International career
- 2006–2010: Switzerland U21 / 6 / (0)

Managerial career
- 2020–: FC Stäfa (player-assistant)

= Jonas Elmer =

Swiss footballer (born 1988)

Jonas Elmer (born 28 February 1988) is a Swiss footballer who currently works for FC Stäfa as a player-assistant coach.

==Football career==

===Early career===
Elmer was signed by English Premier League side Chelsea in the summer of 2005 from Grasshoppers. He featured regularly for the Chelsea reserve and youth teams in both the 2005–06 and 2006–07 seasons.
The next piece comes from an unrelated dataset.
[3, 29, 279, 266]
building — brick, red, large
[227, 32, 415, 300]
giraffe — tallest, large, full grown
Elmer made his first start for Chelsea's first team when coming on from the substitutes bench in a pre-season fixture against A.C. Milan, where he played the remainder of the match. His second appearance was against Wycombe Wanderers on 13 July 2005. Chelsea went on to win the game 5–1. He also came on as a substitute to make his third appearance for the club four days later as Chelsea F.C. beat Portuguese club Benfica 1–0 in another pre-season fixture.

Elmer looked as though he could have a promising future at Chelsea and signed a new two-year contract in early April 2006.

===Aarau===
On 25 June 2007, Elmer traveled back to Switzerland and signed a two-year contract with FC Aarau

===Sion===
On 18 May 2010, it was made official that Elmer had signed a three-year contract with FC Sion.

===Winterthur===
In 2012, he joined FC Winterthur in the Swiss Challenge League and made 21 appearances.

===Toronto FC===
He signed with Toronto FC on 1 August 2013. He mutually parted ways with Toronto FC the following off-season.

===Rapperswil-Jona===
In July 2015, Elmer returned to Switzerland with FC Rapperswil-Jona.

===Return to FC Stäfa===
Having completed a distance learning degree in business administration in 2016, and since then worked as a property manager beside his football career, Elmer decided to terminate his contract with FC Rapperswil-Jona at the end of 2019 and put an end to his professional career to focus on his civil career. He continued playing for his former youth club, FC Stäfa, in the Swiss 3rd division, as a player-assistant coach.